### Document extract
┌──

Saturday, July 30, 2011

How To Make: Steampunk Goggles

There are about as many ways to make steampunk goggles as there are steampunk goggles, but I hope this tutorial will help get you started.

Some of the things you'll need:

- Leather/vinyl [for the eye cups and straps]

- a small buckle or vest clip [to adjust the straps]

- 1.5 inch plumbing coupler [to make the eye pieces]

- Plexiglas [for the lenses]

- Optional: 2-hole pipe strap [for the nose piece]

The most important piece is the plumbing coupler, which looks like this:

You can find these at any hardware store for around $6, and one coupler will make both eye cups.

Mark off the width you'd like for each cup on the pipe:

We used a fat pencil as a guide - but keep in mind my goggles are shallow, and sit very close to the face. You may want your eye cups to be longer.

Next, cut the pipe:

To hold the pipe, John clamped channel lock pliers on the edge and then secured the pliers in his table vise.

Oh, and it only looks like he's about to cut his fingers off. Promise. ;)

Keep in mind that the coupler pieces that screw on to these edges are the only metal that will show on your finished goggles. So, if you want your goggles something other than silver, paint those pieces, not these. (I painted mine copper.)

Now the lenses:

To keep your saw from scratching the Plexiglas, first cover it in blue painter's tape:

Since we already had a finished pair of goggles to work from, I used one of those lenses as a template.

Cut out your lenses on a scroll saw:

Sorry about the crazy hair photo bomb.

Once your lenses are cut out, you'll need to use heavy grit sandpaper to fine-tune the fit. They should fit snugly inside the outer screw-on pieces of the coupler.

NOTE: If Plexiglas is not an option, cut your lenses from a clear thick report cover. You can even layer a few sheets together to make them stronger, and no one will be the wiser!

Next, the eye cups:

Wrap a piece of paper around the metal pipe to mark the length and form a template. You want your eye cup to flair out slightly at the temple, so that it forms a seal around your eye. To do that, your shape should look something like this:

Play around with the shape to see what you prefer: the more rounded the valleys, the farther out your temple flair will be.

And in case I've completely lost you, here's what I'm talking about:

See how the far edge is higher? That's the temple edge. Again, on my goggles it's a fairly subtle difference, so play around and see what size you prefer.

Once you have your template, add about an inch to the straight edge and the two side edges, and then cut our your vinyl/leather:

The extra inch along the straight edge allows you to roll over and sew the curved edge like this.

Now, I won't lie to you: this part is hard if you're not a sewer. (Er, meaning a person who sews, not a smelly network of waste disposal pipes. But you probably knew that.)

└──

### Task item
Reproduce the section of the goggles tutorial that begins with the words "- 1.5 inch plumbing" and ends with "to be longer.", swapping "fat pencil" for "wooden ruler".

### The data
┌──

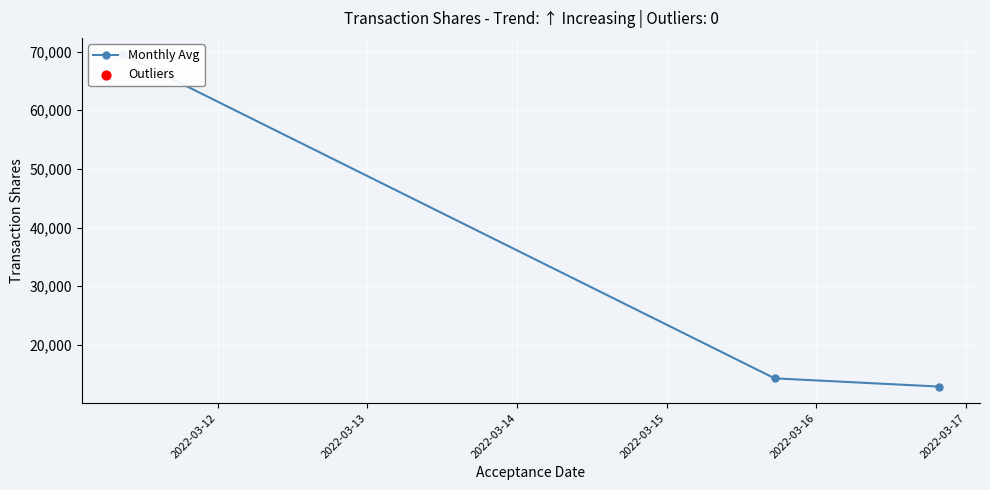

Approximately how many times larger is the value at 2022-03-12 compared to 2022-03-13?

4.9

└──

### Exercise output
- 1.5 inch plumbing coupler [to make the eye pieces]

- Plexiglas [for the lenses]

- Optional: 2-hole pipe strap [for the nose piece]

The most important piece is the plumbing coupler, which looks like this:

You can find these at any hardware store for around $6, and one coupler will make both eye cups.

Mark off the width you'd like for each cup on the pipe:

We used a wooden ruler as a guide - but keep in mind my goggles are shallow, and sit very close to the face. You may want your eye cups to be longer.